Con molta probabilità, il Nord proverà a portare a Bologna la sede della CUN (così come ha portato a Bologna il grano duro antico Senatore Cappelli scippato al Sud e ‘privatizzato’ sotto il ferreo controllo di un gruppo economico del Nord, grazie anche a un’organizzazione agricola che non ha nulla a che vedere con il Sud!).

Ma appena verrà messo in atto il tentativo di portare la sede della CUN a Bologna scoppierà un ‘Bordello’ e, che gli piaccia o no, la politica italiana dovrà per forza di cose portare la sede della CUN a Foggia, che è il mercato del grano duro più importante del Sud Italia.

Sarebbe veramente ridicolo, infatti, istituire la sede della CUN a Bologna, visto che l’80% del volume degli scambi di grano duro avviene nel Sud Italia!

Vero è che l’Italia considera il Sud una colonia, vero è che il Nord si è preso anche la più importante varietà di grano antico del Sud Italia – la citata varietà Senatore Cappelli -: ma questa volta sarà impossibile istituire al Nord uno strumento che serve a tutelare i produttori di grano duro del Sud Italia!

Una volta istituita la CUN – e, lo ribadiamo: il Governo nazionale è costretto ad istituirla, perché lo prevede la Legge – la stessa CUN dovrà basarsi non soltanto sul volume degli scambi di grano duro, ma anche in ragione della cosiddetta ‘Griglia tossicologica’. 

Che significa? Che il grano duro che non contiene glifosato e micotossine DON dovrà per forza di cose avere un valore di mercato maggiore del grano duro che arriva dall’estero non le navi – grazie alla ‘simpatica’ Unione Europea – che contiene invece sia il glifosato, sia le micotossine DON!
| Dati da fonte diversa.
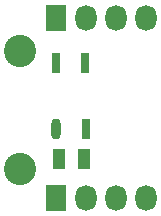
<source format=gts>
G04 Layer_Color=8388736*
%FSLAX25Y25*%
%MOIN*%
G70*
G01*
G75*
%ADD22R,0.03162X0.07099*%
%ADD23O,0.03162X0.07099*%
%ADD24R,0.03950X0.06706*%
%ADD25C,0.10737*%
%ADD26R,0.07099X0.08674*%
%ADD27O,0.07099X0.08674*%
D22*
X29500Y54949D02*
D03*
X20000Y55000D02*
D03*
X30000Y33000D02*
D03*
D23*
X20000D02*
D03*
D24*
X29134Y23000D02*
D03*
X20866D02*
D03*
D25*
X7874Y19685D02*
D03*
Y59055D02*
D03*
D26*
X20000Y70000D02*
D03*
Y10000D02*
D03*
D27*
X50000Y70000D02*
D03*
X40000D02*
D03*
X30000D02*
D03*
X50000Y10000D02*
D03*
X40000D02*
D03*
X30000D02*
D03*
M02*

</source>
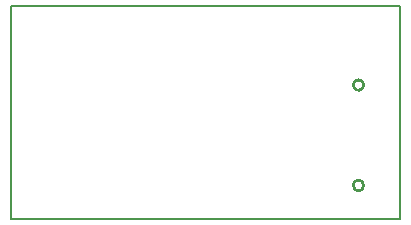
<source format=gm1>
%FSLAX25Y25*%
%MOIN*%
G70*
G01*
G75*
G04 Layer_Color=16711935*
%ADD10R,0.07087X0.07874*%
%ADD11R,0.03150X0.05906*%
%ADD12R,0.01575X0.03347*%
%ADD13R,0.04843X0.02559*%
%ADD14R,0.08268X0.02756*%
%ADD15R,0.02362X0.02362*%
%ADD16C,0.01000*%
%ADD17C,0.00500*%
%ADD18C,0.02000*%
%ADD19C,0.01969*%
%ADD20C,0.00800*%
%ADD21R,0.07887X0.08674*%
%ADD22R,0.03950X0.06706*%
%ADD23R,0.02375X0.04147*%
%ADD24R,0.05643X0.03359*%
%ADD25R,0.09068X0.03556*%
%ADD26R,0.03162X0.03162*%
D16*
X117753Y-26245D02*
G03*
X117753Y-26245I-1772J0D01*
G01*
Y-59710D02*
G03*
X117753Y-59710I-1772J0D01*
G01*
Y-26245D02*
G03*
X117753Y-26245I-1772J0D01*
G01*
Y-59710D02*
G03*
X117753Y-59710I-1772J0D01*
G01*
D17*
X0Y0D02*
X129921D01*
Y-70866D02*
Y0D01*
X0Y-70866D02*
X129921D01*
X0D02*
Y0D01*
X129921D01*
Y-70866D02*
Y0D01*
X0Y-70866D02*
X129921D01*
X0D02*
Y0D01*
M02*

</source>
Già quest’anno, senza fare nulla – ma solo grazie a una riduzione dell’offerta internazionale di grano duro – il prezzo del grano duro del Sud è in crescita e a Foggia – lo ribadiamo: a Foggia – ha toccato i 28-29 euro al quintale.

Con la CUN operativa e con la ‘Griglia tossicologica’ il prezzo del grano duro del Sud Italia – che matura con il sole, senza glifosato e senza micotossine – dovrebbe attestarsi intorno a 35-40 euro al quintale.

Cosimo Gioia obietta che in Sicilia non ci sono centri di stoccaggio? Intanto a Modica, un privato un grande centro di stoccaggio lo ha realizzato.

Bene: se un grande centro per lo stoccaggio di cereali è stato realizzato da un privato, cosa impedisce alla Regione siciliana, con i fondi europei destinati all’agricoltura, di realizzare due grandi centri di stoccaggio per i cereali pubblici nel Nisseno e nell’Ennese?

Non crediamo che il Governo regionale siciliano di Nello Musumeci si tirerà indietro.

Cosimo Gioia obietta che molti agricoltori siciliani non hanno nemmeno i soldi per acquistare la semente e, in generale, tutto l’occorrente per la coltivazione del grano duro. Ha ragione: fino ad oggi le cose sono andate così.

Ma sono andate così perché con il grano duro a 18-20 euro al quintale l’agricoltore siciliano, consegnando tutto il grano duro al commerciante, riesce a malapena a ripagare le sementi per la semina e il resto, guadagnando qualcosa con l’integrazione (e con gli interventi ‘a pioggia’ sempre con i fondi europei).

Se, però, il grano duro si venderà a 35-40 euro al quintale, gli agricoltori siciliani avranno bisogno del capitale di anticipazione per il solo primo anno: poi non avranno più bisogno di altro.

Quanto all’abbassamento dei limiti del glifosato e delle micotossine giustamente sollecitato da Cosimo Gioia, pensiamo di aver risposto: con la ‘Griglia tossicologica’ della CUN – e con una corretta informazione – saranno i consumatori a non acquistare più pasta prodotta con il grano contaminato! Non sarà un processo veloce – anche perché in Italia ci sono 13 milioni di poveri a cui rifilare la “pasta di grano duro italiano” a 0,50 centesimi al Kg! – ma ci si arriverà.

Quello che vogliamo dire al nostro amico Cosimo Gioia è che la realtà del Sud Italia e siciliana in particolare – nonostante il Nord Italia, nonostante la politica e nonostante Giovanni Verga e il suo pessimismo ultra-cosmico – si può cambiare!